What to work on
Rewrite every line of the records below as a numbered list, dropping the blank lines.

=======

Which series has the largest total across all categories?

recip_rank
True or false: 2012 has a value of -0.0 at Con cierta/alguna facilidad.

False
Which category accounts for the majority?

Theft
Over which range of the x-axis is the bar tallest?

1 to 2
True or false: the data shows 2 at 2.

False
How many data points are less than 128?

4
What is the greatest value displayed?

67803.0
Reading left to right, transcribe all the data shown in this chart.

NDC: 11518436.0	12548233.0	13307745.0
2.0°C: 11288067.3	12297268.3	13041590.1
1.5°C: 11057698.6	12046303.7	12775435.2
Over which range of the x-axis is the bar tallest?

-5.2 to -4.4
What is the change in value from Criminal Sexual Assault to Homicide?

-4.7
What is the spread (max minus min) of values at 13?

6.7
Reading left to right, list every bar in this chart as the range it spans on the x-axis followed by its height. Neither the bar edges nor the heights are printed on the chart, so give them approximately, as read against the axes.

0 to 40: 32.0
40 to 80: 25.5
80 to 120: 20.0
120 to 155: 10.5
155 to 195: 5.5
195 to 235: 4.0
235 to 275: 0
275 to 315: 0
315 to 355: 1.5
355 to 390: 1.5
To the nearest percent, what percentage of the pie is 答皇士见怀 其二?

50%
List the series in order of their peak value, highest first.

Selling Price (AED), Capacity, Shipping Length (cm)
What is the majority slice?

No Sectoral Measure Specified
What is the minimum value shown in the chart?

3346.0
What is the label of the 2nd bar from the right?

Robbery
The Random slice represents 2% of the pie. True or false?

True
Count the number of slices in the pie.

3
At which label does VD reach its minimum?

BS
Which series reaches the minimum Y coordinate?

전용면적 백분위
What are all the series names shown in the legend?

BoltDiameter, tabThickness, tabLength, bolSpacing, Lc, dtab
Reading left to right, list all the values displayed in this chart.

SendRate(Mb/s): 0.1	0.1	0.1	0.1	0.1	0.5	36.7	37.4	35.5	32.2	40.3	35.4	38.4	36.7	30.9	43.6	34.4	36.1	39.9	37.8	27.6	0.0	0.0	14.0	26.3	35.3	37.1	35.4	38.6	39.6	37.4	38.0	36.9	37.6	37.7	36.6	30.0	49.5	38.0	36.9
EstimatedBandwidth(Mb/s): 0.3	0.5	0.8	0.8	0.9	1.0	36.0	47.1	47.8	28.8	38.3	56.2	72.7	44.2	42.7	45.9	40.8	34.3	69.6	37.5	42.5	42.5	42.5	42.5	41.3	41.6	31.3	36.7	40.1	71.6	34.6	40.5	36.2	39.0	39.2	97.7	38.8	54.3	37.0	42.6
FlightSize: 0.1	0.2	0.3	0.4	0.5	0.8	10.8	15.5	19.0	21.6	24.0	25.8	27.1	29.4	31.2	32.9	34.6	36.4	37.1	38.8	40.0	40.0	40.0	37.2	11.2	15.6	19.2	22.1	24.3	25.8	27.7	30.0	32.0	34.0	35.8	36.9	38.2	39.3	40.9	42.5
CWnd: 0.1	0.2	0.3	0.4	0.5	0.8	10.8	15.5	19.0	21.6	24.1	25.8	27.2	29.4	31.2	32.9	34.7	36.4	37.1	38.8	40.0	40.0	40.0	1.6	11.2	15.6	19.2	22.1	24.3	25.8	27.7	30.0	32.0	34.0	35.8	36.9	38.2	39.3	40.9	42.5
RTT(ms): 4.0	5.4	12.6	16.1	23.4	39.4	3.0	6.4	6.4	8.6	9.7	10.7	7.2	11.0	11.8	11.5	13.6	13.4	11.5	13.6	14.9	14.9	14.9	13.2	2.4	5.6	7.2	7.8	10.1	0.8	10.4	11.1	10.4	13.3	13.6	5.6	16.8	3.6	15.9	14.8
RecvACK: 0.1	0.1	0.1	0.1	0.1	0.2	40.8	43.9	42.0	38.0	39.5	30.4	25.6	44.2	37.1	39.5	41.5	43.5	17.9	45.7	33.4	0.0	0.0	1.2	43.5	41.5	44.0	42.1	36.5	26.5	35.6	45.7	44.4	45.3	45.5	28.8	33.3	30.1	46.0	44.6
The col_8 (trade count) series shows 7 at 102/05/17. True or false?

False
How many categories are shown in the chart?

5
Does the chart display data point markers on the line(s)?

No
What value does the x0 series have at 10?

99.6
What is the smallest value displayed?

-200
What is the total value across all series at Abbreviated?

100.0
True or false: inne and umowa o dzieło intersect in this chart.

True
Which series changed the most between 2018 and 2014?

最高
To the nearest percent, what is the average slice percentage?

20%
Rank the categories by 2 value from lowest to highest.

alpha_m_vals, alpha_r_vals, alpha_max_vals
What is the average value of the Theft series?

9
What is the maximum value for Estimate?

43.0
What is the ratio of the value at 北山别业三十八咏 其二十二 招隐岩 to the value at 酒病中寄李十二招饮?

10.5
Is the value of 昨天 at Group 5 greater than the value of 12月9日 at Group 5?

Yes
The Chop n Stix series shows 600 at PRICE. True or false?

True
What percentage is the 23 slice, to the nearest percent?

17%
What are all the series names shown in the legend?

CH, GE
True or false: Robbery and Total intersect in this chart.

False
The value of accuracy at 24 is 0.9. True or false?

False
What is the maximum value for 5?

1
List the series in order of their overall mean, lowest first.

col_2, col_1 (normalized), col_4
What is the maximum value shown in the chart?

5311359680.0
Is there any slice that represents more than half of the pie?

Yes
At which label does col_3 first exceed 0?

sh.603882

=======

Task response
1. Which series has the largest total across all categories?
2. recip_rank
3. True or false: 2012 has a value of -0.0 at Con cierta/alguna facilidad.
4. False
5. Which category accounts for the majority?
6. Theft
7. Over which range of the x-axis is the bar tallest?
8. 1 to 2
9. True or false: the data shows 2 at 2.
10. False
11. How many data points are less than 128?
12. 4
13. What is the greatest value displayed?
14. 67803.0
15. Reading left to right, transcribe all the data shown in this chart.
16. NDC: 11518436.0	12548233.0	13307745.0
17. 2.0°C: 11288067.3	12297268.3	13041590.1
18. 1.5°C: 11057698.6	12046303.7	12775435.2
19. Over which range of the x-axis is the bar tallest?
20. -5.2 to -4.4
21. What is the change in value from Criminal Sexual Assault to Homicide?
22. -4.7
23. What is the spread (max minus min) of values at 13?
24. 6.7
25. Reading left to right, list every bar in this chart as the range it spans on the x-axis followed by its height. Neither the bar edges nor the heights are printed on the chart, so give them approximately, as read against the axes.
26. 0 to 40: 32.0
27. 40 to 80: 25.5
28. 80 to 120: 20.0
29. 120 to 155: 10.5
30. 155 to 195: 5.5
31. 195 to 235: 4.0
32. 235 to 275: 0
33. 275 to 315: 0
34. 315 to 355: 1.5
35. 355 to 390: 1.5
36. To the nearest percent, what percentage of the pie is 答皇士见怀 其二?
37. 50%
38. List the series in order of their peak value, highest first.
39. Selling Price (AED), Capacity, Shipping Length (cm)
40. What is the majority slice?
41. No Sectoral Measure Specified
42. What is the minimum value shown in the chart?
43. 3346.0
44. What is the label of the 2nd bar from the right?
45. Robbery
46. The Random slice represents 2% of the pie. True or false?
47. True
48. Count the number of slices in the pie.
49. 3
50. At which label does VD reach its minimum?
51. BS
52. Which series reaches the minimum Y coordinate?
53. 전용면적 백분위
54. What are all the series names shown in the legend?
55. BoltDiameter, tabThickness, tabLength, bolSpacing, Lc, dtab
56. Reading left to right, list all the values displayed in this chart.
57. SendRate(Mb/s): 0.1	0.1	0.1	0.1	0.1	0.5	36.7	37.4	35.5	32.2	40.3	35.4	38.4	36.7	30.9	43.6	34.4	36.1	39.9	37.8	27.6	0.0	0.0	14.0	26.3	35.3	37.1	35.4	38.6	39.6	37.4	38.0	36.9	37.6	37.7	36.6	30.0	49.5	38.0	36.9
58. EstimatedBandwidth(Mb/s): 0.3	0.5	0.8	0.8	0.9	1.0	36.0	47.1	47.8	28.8	38.3	56.2	72.7	44.2	42.7	45.9	40.8	34.3	69.6	37.5	42.5	42.5	42.5	42.5	41.3	41.6	31.3	36.7	40.1	71.6	34.6	40.5	36.2	39.0	39.2	97.7	38.8	54.3	37.0	42.6
59. FlightSize: 0.1	0.2	0.3	0.4	0.5	0.8	10.8	15.5	19.0	21.6	24.0	25.8	27.1	29.4	31.2	32.9	34.6	36.4	37.1	38.8	40.0	40.0	40.0	37.2	11.2	15.6	19.2	22.1	24.3	25.8	27.7	30.0	32.0	34.0	35.8	36.9	38.2	39.3	40.9	42.5
60. CWnd: 0.1	0.2	0.3	0.4	0.5	0.8	10.8	15.5	19.0	21.6	24.1	25.8	27.2	29.4	31.2	32.9	34.7	36.4	37.1	38.8	40.0	40.0	40.0	1.6	11.2	15.6	19.2	22.1	24.3	25.8	27.7	30.0	32.0	34.0	35.8	36.9	38.2	39.3	40.9	42.5
61. RTT(ms): 4.0	5.4	12.6	16.1	23.4	39.4	3.0	6.4	6.4	8.6	9.7	10.7	7.2	11.0	11.8	11.5	13.6	13.4	11.5	13.6	14.9	14.9	14.9	13.2	2.4	5.6	7.2	7.8	10.1	0.8	10.4	11.1	10.4	13.3	13.6	5.6	16.8	3.6	15.9	14.8
62. RecvACK: 0.1	0.1	0.1	0.1	0.1	0.2	40.8	43.9	42.0	38.0	39.5	30.4	25.6	44.2	37.1	39.5	41.5	43.5	17.9	45.7	33.4	0.0	0.0	1.2	43.5	41.5	44.0	42.1	36.5	26.5	35.6	45.7	44.4	45.3	45.5	28.8	33.3	30.1	46.0	44.6
63. The col_8 (trade count) series shows 7 at 102/05/17. True or false?
64. False
65. How many categories are shown in the chart?
66. 5
67. Does the chart display data point markers on the line(s)?
68. No
69. What value does the x0 series have at 10?
70. 99.6
71. What is the smallest value displayed?
72. -200
73. What is the total value across all series at Abbreviated?
74. 100.0
75. True or false: inne and umowa o dzieło intersect in this chart.
76. True
77. Which series changed the most between 2018 and 2014?
78. 最高
79. To the nearest percent, what is the average slice percentage?
80. 20%
81. Rank the categories by 2 value from lowest to highest.
82. alpha_m_vals, alpha_r_vals, alpha_max_vals
83. What is the average value of the Theft series?
84. 9
85. What is the maximum value for Estimate?
86. 43.0
87. What is the ratio of the value at 北山别业三十八咏 其二十二 招隐岩 to the value at 酒病中寄李十二招饮?
88. 10.5
89. Is the value of 昨天 at Group 5 greater than the value of 12月9日 at Group 5?
90. Yes
91. The Chop n Stix series shows 600 at PRICE. True or false?
92. True
93. What percentage is the 23 slice, to the nearest percent?
94. 17%
95. What are all the series names shown in the legend?
96. CH, GE
97. True or false: Robbery and Total intersect in this chart.
98. False
99. The value of accuracy at 24 is 0.9. True or false?
100. False
101. What is the maximum value for 5?
102. 1
103. List the series in order of their overall mean, lowest first.
104. col_2, col_1 (normalized), col_4
105. What is the maximum value shown in the chart?
106. 5311359680.0
107. Is there any slice that represents more than half of the pie?
108. Yes
109. At which label does col_3 first exceed 0?
110. sh.603882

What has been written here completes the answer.